▶ **Data extracted from a collection**
· · · · · · ·
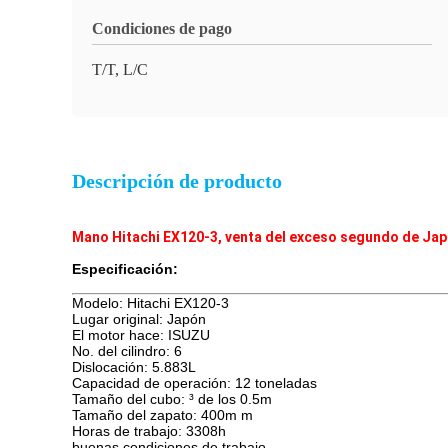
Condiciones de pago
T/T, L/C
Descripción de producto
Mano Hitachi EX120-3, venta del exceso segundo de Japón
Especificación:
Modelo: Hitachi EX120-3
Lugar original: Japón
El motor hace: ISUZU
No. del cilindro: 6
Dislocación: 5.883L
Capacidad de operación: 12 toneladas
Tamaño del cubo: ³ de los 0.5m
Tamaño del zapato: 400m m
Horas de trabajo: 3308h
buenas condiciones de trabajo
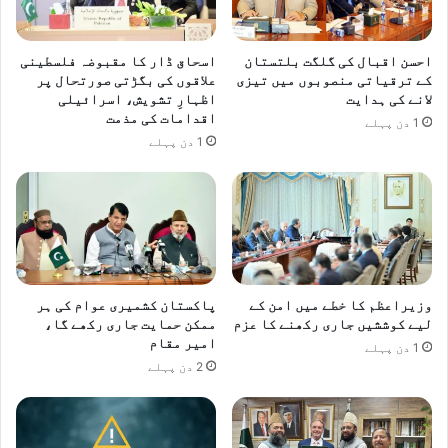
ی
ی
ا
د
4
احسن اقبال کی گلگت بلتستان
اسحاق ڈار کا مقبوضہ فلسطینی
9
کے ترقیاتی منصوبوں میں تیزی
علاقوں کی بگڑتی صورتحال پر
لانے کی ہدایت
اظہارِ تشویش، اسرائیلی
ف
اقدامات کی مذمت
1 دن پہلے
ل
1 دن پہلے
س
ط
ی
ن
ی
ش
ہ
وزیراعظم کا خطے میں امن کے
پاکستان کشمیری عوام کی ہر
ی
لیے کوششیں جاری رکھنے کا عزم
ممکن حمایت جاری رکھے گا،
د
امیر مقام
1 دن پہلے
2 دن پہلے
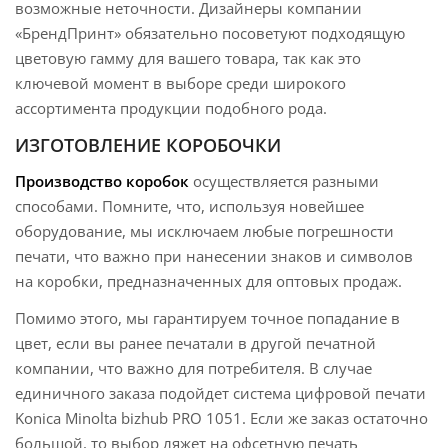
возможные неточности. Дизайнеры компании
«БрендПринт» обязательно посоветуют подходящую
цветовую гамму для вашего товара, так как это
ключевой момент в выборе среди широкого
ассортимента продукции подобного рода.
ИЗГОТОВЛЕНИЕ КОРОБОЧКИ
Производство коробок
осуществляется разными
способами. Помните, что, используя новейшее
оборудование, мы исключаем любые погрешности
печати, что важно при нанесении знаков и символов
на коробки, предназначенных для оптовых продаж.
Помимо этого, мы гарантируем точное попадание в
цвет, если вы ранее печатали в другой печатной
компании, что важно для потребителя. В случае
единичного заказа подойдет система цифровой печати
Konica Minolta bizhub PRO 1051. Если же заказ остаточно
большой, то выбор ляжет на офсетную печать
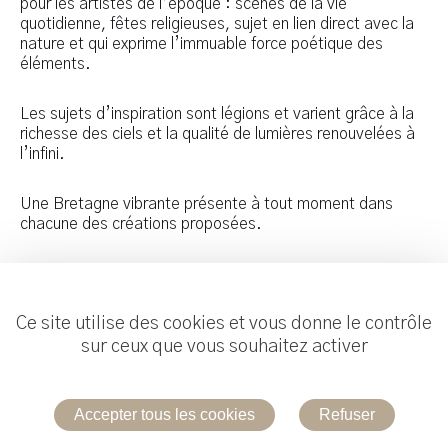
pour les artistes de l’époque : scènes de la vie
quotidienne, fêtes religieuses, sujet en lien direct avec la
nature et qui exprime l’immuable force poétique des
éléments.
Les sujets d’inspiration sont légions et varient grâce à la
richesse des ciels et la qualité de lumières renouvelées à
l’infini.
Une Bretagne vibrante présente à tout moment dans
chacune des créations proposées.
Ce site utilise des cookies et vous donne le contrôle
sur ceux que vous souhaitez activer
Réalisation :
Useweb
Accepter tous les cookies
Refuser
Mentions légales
· · · · · · ·
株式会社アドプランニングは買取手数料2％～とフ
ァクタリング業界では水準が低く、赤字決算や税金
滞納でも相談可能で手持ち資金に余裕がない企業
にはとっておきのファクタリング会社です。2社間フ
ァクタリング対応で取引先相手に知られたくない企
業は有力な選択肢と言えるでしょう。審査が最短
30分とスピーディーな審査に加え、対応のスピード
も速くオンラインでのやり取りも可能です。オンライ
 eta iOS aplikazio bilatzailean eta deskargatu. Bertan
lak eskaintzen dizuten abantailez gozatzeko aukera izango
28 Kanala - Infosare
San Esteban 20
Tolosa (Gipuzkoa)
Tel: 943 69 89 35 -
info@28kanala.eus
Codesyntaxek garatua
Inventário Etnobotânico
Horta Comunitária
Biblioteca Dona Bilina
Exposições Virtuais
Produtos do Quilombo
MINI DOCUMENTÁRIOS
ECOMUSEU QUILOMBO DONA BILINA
· · · · · · ·
▶ **What the task asks**
Look above for the line holding "Производство коробок", then set down exactly that line and every line after it up to and including the line holding "компании, что важно для потребителя. В случае", with nothing else.

▶ **Answer section**
Производство коробок
осуществляется разными
способами. Помните, что, используя новейшее
оборудование, мы исключаем любые погрешности
печати, что важно при нанесении знаков и символов
на коробки, предназначенных для оптовых продаж.
Помимо этого, мы гарантируем точное попадание в
цвет, если вы ранее печатали в другой печатной
компании, что важно для потребителя. В случае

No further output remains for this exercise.